Maluliyete ilişkin alınacak raporların 11.10.2008 tarihinden önce Sosyal Sigorta Sağlık İşlemleri Tüzüğüne, 11.10.2008 tarihi ile 01.09.2013 tarihleri arasında Çalışma Gücü ve Meslekte Kazanma Gücü Kaybı Oranı Tespit İşlemleri Yönetmeliğine, 01.09.2013 tarihinden sonra Maluliyet Tespiti İşlemleri Yönetmeliğine, 01.06.2015 tarihinden sonra da Özürlülük Ölçütü Sınıflandırması ve Özürlülere Verilecek Sağlık Kurulu Raporları Hakkında Yönetmeliğe, 20.02.2019 tarihinden sonra da Erişkinler için Engellilik Değerlendirmesi Hakkında Yönetmelik hükümlerine uygun olarak düzenlenmesi gerekir.
Ancak somut olayda, kaza tarihi 24/07/2017 olup, Uyuşmazlık Hakem Heyetince, davacının başvuru yaparken dosyaya sunduğu Çivril Şehit Hilmi Öz Devlet Hastanesi tarafından düzenlenen 14.05.2019 tarihli erişkinler için engelli sağlık kurulu raporunun hangi yönetmelik hükümleri esas alınarak düzenlendiği belli değildir.
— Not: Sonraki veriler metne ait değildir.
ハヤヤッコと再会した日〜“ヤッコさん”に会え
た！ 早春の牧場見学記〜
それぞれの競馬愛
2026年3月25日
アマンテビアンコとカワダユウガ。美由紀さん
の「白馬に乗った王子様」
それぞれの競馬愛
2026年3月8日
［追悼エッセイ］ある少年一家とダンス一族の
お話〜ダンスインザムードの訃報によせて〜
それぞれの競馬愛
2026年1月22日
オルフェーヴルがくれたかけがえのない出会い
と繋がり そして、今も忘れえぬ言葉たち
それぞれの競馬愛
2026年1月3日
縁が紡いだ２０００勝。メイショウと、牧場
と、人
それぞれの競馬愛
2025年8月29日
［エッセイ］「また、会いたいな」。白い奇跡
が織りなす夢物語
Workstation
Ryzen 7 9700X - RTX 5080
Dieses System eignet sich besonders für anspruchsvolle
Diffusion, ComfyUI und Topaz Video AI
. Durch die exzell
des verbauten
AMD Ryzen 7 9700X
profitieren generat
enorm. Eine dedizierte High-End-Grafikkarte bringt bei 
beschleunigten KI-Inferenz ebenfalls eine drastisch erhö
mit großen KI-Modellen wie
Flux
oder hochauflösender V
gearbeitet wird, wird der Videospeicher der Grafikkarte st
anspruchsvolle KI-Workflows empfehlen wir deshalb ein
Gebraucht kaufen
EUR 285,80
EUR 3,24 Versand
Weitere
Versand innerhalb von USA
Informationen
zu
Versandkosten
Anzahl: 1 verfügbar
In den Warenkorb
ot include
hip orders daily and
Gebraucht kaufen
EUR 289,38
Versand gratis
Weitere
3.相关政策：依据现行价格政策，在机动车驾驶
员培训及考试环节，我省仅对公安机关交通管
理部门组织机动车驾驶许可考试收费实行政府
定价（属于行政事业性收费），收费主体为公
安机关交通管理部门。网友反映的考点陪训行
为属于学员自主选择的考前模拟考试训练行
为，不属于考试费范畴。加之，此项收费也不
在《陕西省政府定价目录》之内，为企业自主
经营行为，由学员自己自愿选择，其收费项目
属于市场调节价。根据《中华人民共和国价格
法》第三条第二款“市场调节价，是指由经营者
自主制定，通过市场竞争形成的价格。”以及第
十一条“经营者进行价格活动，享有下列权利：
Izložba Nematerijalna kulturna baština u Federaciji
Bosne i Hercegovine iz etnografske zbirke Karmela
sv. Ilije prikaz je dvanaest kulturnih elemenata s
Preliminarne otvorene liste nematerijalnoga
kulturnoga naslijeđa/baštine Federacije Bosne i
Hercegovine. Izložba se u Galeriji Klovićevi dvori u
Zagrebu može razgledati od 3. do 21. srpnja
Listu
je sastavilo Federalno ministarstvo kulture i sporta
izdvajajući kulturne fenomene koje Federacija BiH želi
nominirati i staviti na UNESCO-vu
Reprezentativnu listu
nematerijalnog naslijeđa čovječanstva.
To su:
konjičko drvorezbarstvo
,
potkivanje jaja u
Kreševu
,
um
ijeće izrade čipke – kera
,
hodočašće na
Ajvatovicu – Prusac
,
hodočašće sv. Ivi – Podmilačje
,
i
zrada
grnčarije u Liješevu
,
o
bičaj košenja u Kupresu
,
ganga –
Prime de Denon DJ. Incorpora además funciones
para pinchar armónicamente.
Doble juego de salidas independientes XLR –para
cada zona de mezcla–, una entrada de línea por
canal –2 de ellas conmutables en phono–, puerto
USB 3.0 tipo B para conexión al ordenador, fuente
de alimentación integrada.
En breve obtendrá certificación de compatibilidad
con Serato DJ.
İtiraz Hakem Heyetince, davacı tarafça sunulan maluliyet raporunda %30 oranında maluliyet belirtilmiş ise de maluliyete hangi olayın sebebiyet verdiği, hangi kriterin esas alındığı, illiyet bağının bulunup bulunmadığına ilişkin belgelerin incelendiği hususunda açıklama olmadığı, maluliyet raporunun geçersiz olmasının dava şartı noksanlığı olduğu gerekçesiyle davacı vekilinin sadece vekalet ücretine yönelik itirazının kabulüne diğer itirazlarının reddine karar verilmiş ise de yapılan araştırma ve inceleme hüküm kurmaya elverişli değildir.
5684 sayılı Sigortacılık Kanununun 30/23 maddesinde kanunda hüküm bulunmayan hallerde HUMK hükümlerinin sigortacılıktaki tahkim hakkında da kıyasen uygulanacağı HMK"nın 431. maddesinde hakem heyetinin bilirkişi seçimine karar verebileceği düzenlenmiş olduğuna göre İtiraz Hakem Heyetince, davacının tüm tedavi evraklarının dosyaya temini ve kaza tarihinde yürürlükte olan Özürlülük Ölçütü Sınıflandırması ve Özürlülere Verilecek Sağlık Kurulu Raporları Hakkında Yönetmeliğe göre maluliyet oranının belirlenmesi için rapor alınması akabinde aktüer bilirkişiden rapor alınarak varılacak sonuca göre karar verilmesi gerekirken eksik inceleme ile yazılı şekilde hüküm tesisi doğru görülmemiş bozmayı gerektirmiştir.
SONUÇ: Yukarıda açıklanan nedenlerle davacı vekilinin temyiz itirazlarının kabulü ile itiraz hakem heyeti kararının BOZULMASINA, peşin alınan harcın istek halinde temyiz eden davacıya geri verilmesine 22/06/2021 gününde oybirliğiyle karar verildi.